* [Provided records]

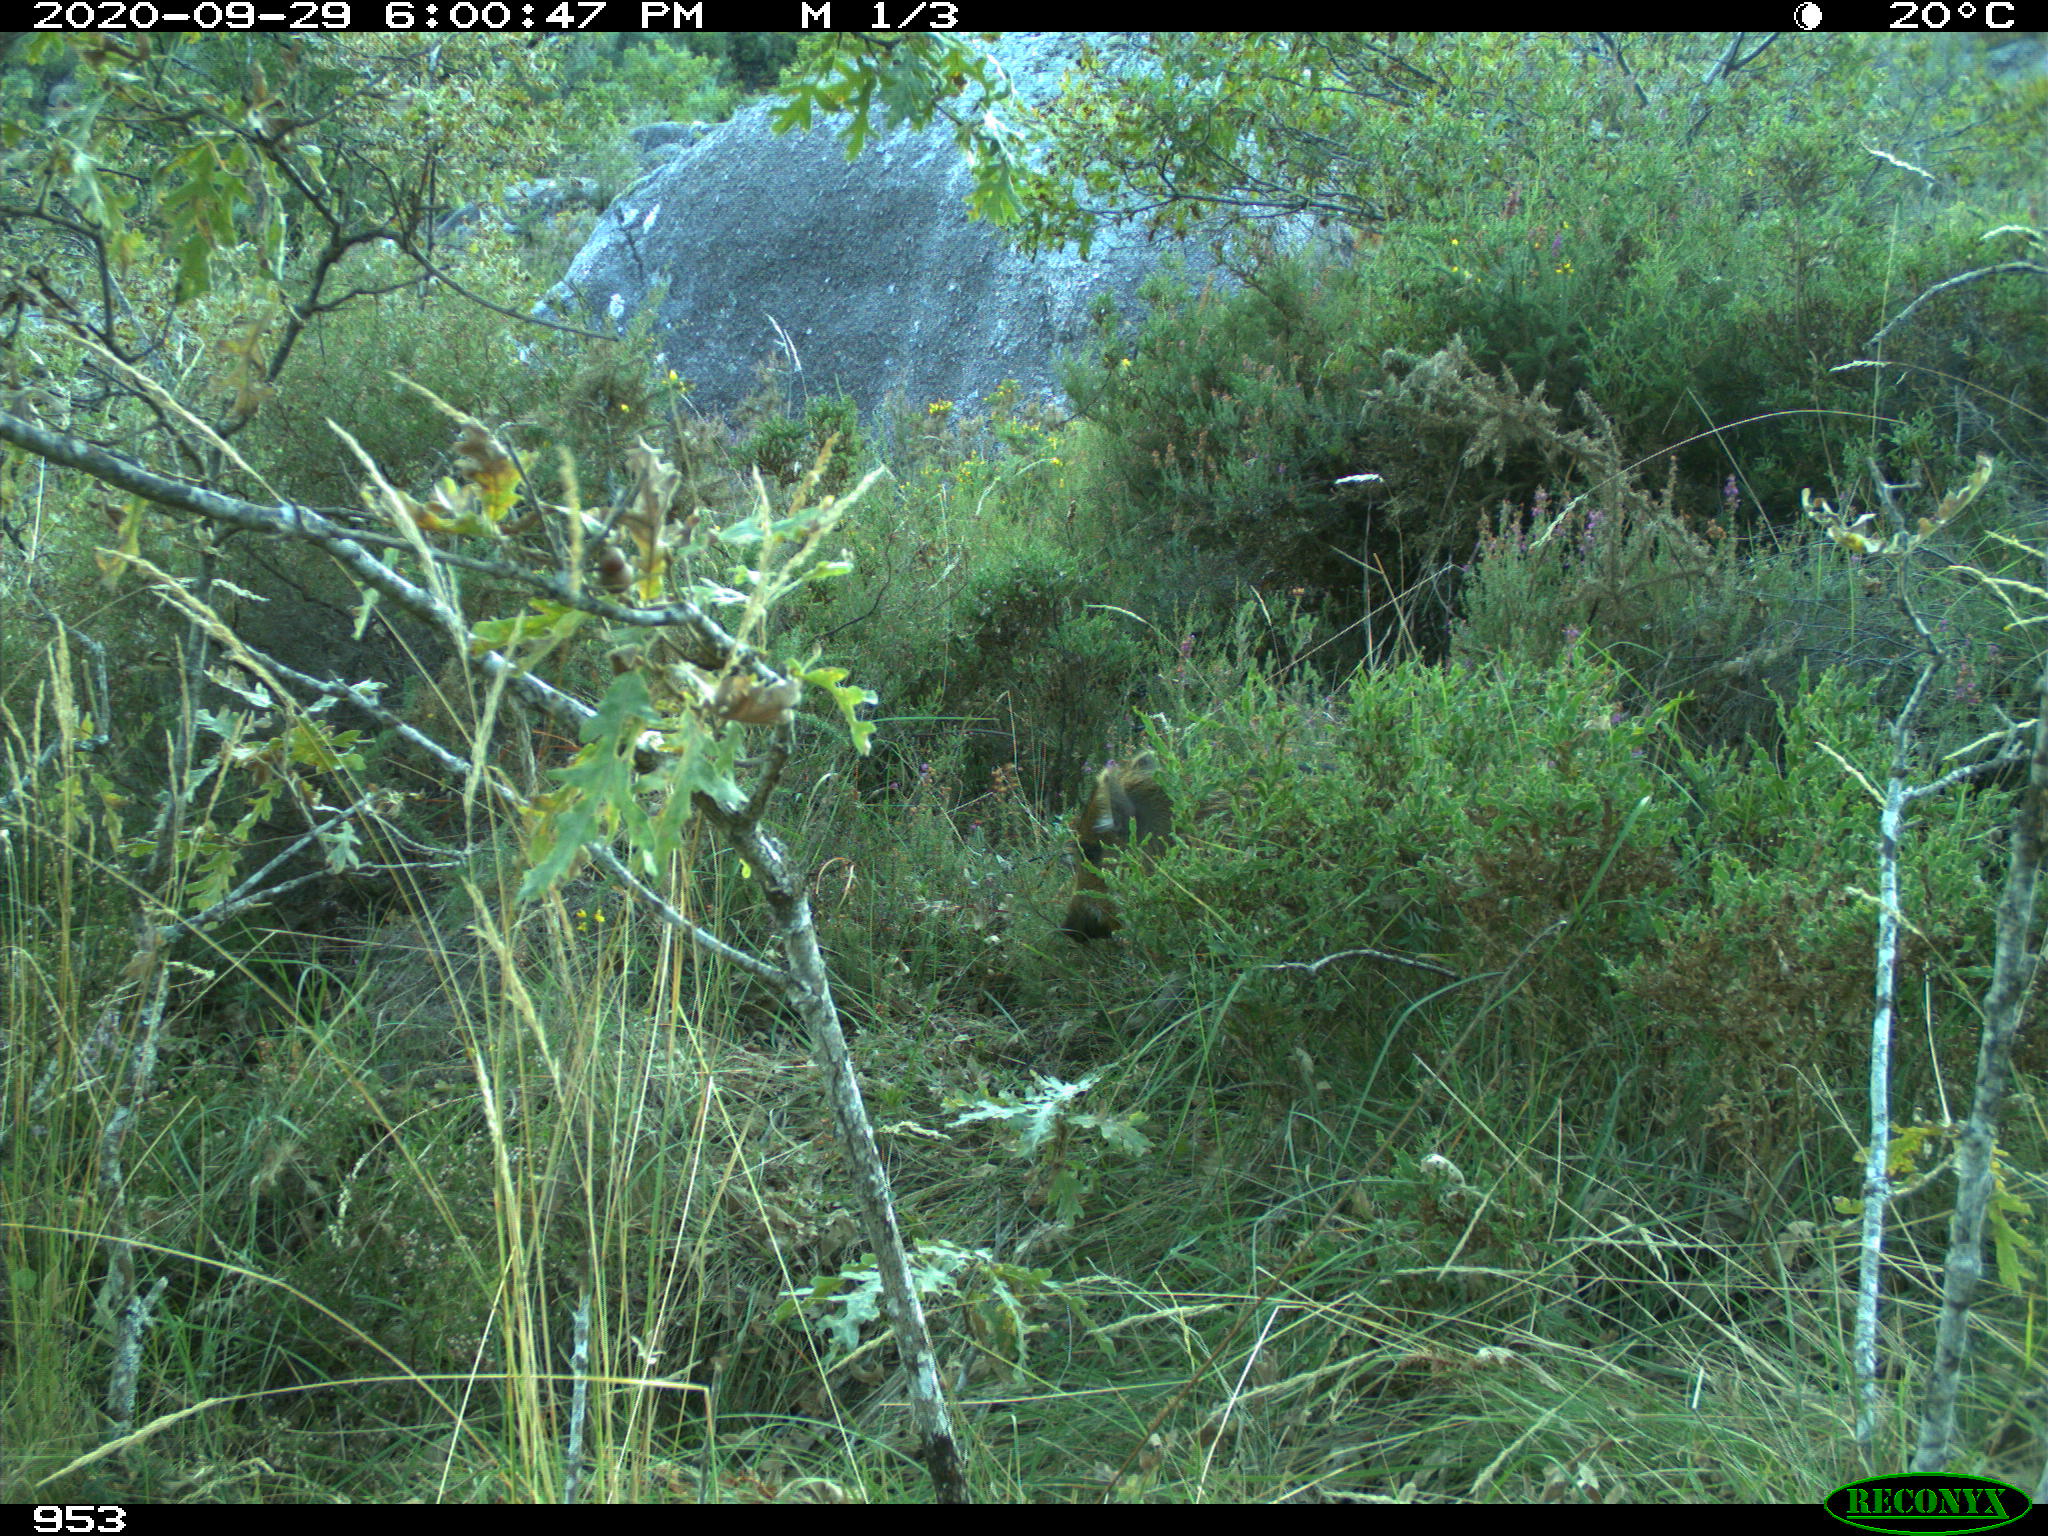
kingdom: Animalia
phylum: Chordata
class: Mammalia
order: Artiodactyla
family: Suidae
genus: Sus
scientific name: Sus scrofa
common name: Wild boar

* [What to work on]
Write out the lines above again, swapping "common name" for "vernacular name" and changing nothing else. Leave the picture out of your answer.

* [Exercise solution]
kingdom: Animalia
phylum: Chordata
class: Mammalia
order: Artiodactyla
family: Suidae
genus: Sus
scientific name: Sus scrofa
vernacular name: Wild boar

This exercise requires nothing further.